In fact, the sheer number of recipes that can be found for the Aeropress to brew coffee in almost any way imaginable makes it an almost indispensable addition to every coffee enthusiasts kit.

Syphon/Vacuum Pot

This may well be the most visually interesting of all the brew methods with its blown glass chambers and alluring flame, not to mention the wow factor of the process itself.

If you want to have all your friends crowd around agape in amazement as you brew their coffee, then this is the method for you. In terms of flavour, this brews a medium intensity coffee, with the boldness of an immersion method and the clean taste of a filter. In layman’s terms, if you like a plunger, but don’t like the silty/muddiness of it, then the clean taste of the Syphon pot may be for you. 

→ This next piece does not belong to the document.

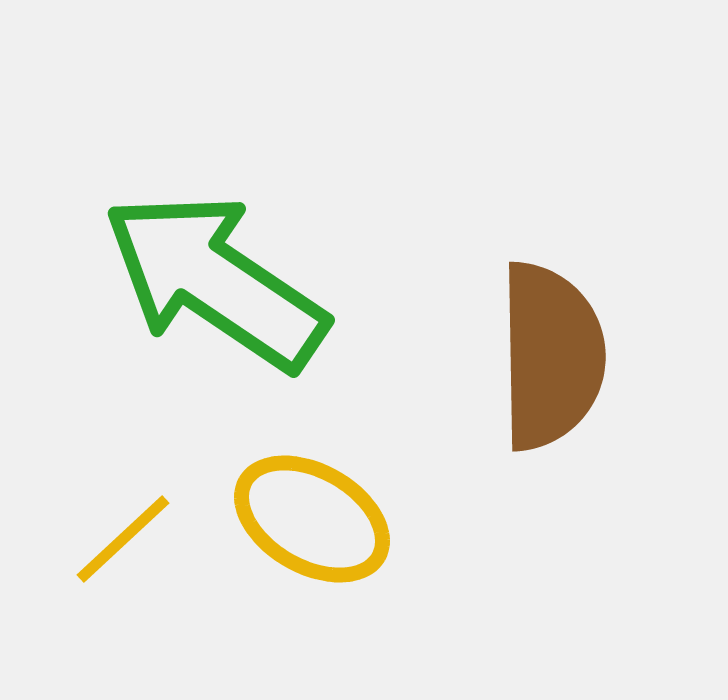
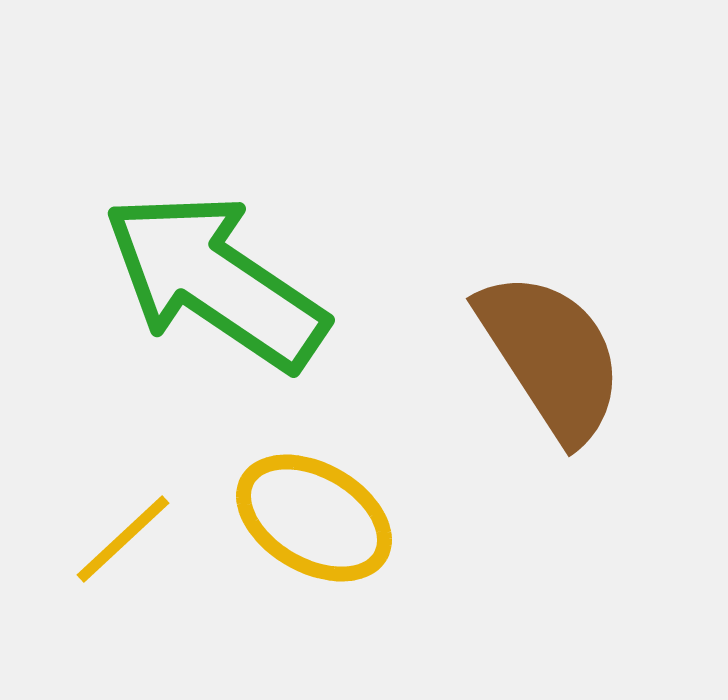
brown semicircle: rotated 32 degrees counterclockwise
yellow ellipse: moved 2 px right, 1 px up
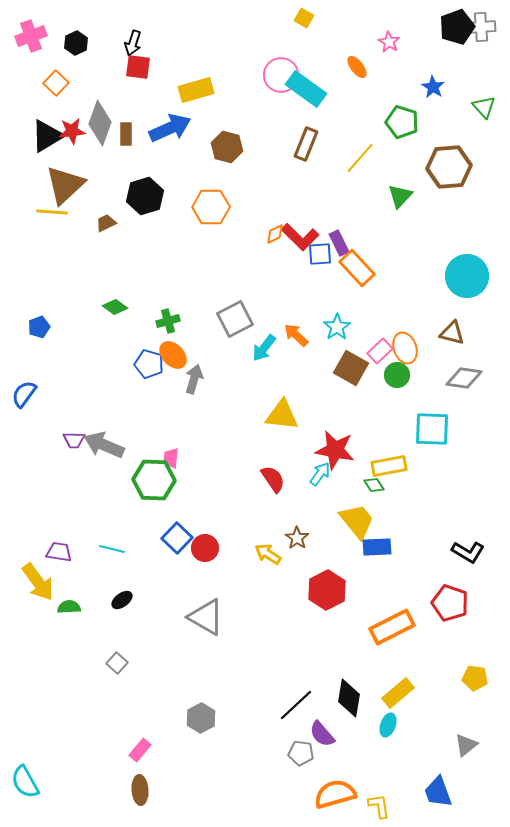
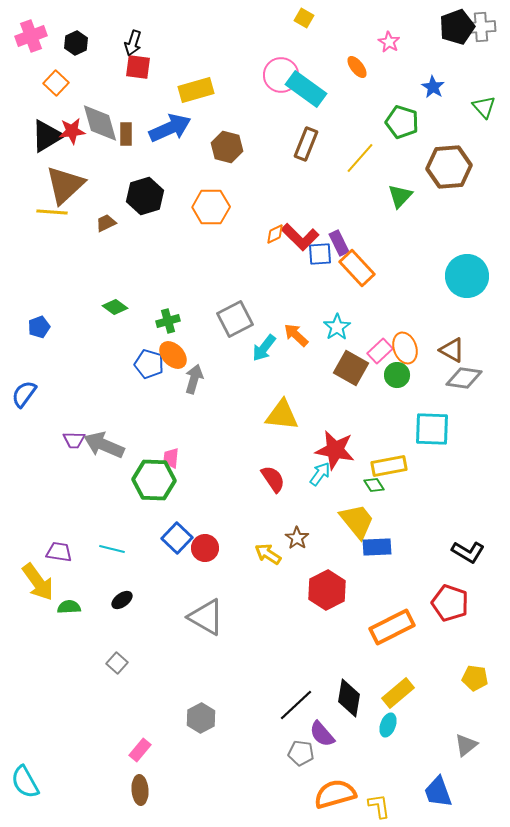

It does take a few dedicated minutes of your time but in the end you’ll be glad you made the investment.


Quite possibly the easiest and most forgiving brew method, a plunger can be found in most households in Australia.

But don’t let that fool you, the plunger when done right, can give you a truly lovely cup of coffee. 

The plunger is traditionally the way that most enlightened people make the enlightened move from decidedly unenlightened instant coffee to freshly roasted (and of course, enlightened) coffee. 

It can be as easy as pouring some hot water on a scoop or two of ground coffee, and waiting, or as hard as grinding a specific amount of coffee and pouring on water at a specific temperature and waiting a specific time. 

Whether you want to take the easy road or the harder, but more delicious road, you can be sure of a full flavoured cuppa joe.


Once the domain of diners and bad restaurants, filter brewed coffee has come a long way. At home, the automatic drip filter can be easily used to make a larger amount of coffee for a group (or several for yourself) in a short time. Alternatively, there are several products that can give you a much better cup, with slightly more time investment.  

The Hario V60 and the Chemex are two such products with which you can hand brew your coffee just the way you like it. 

For the most part, filter brew methods highlight the brighter, juicier, fruitier tones in a coffee.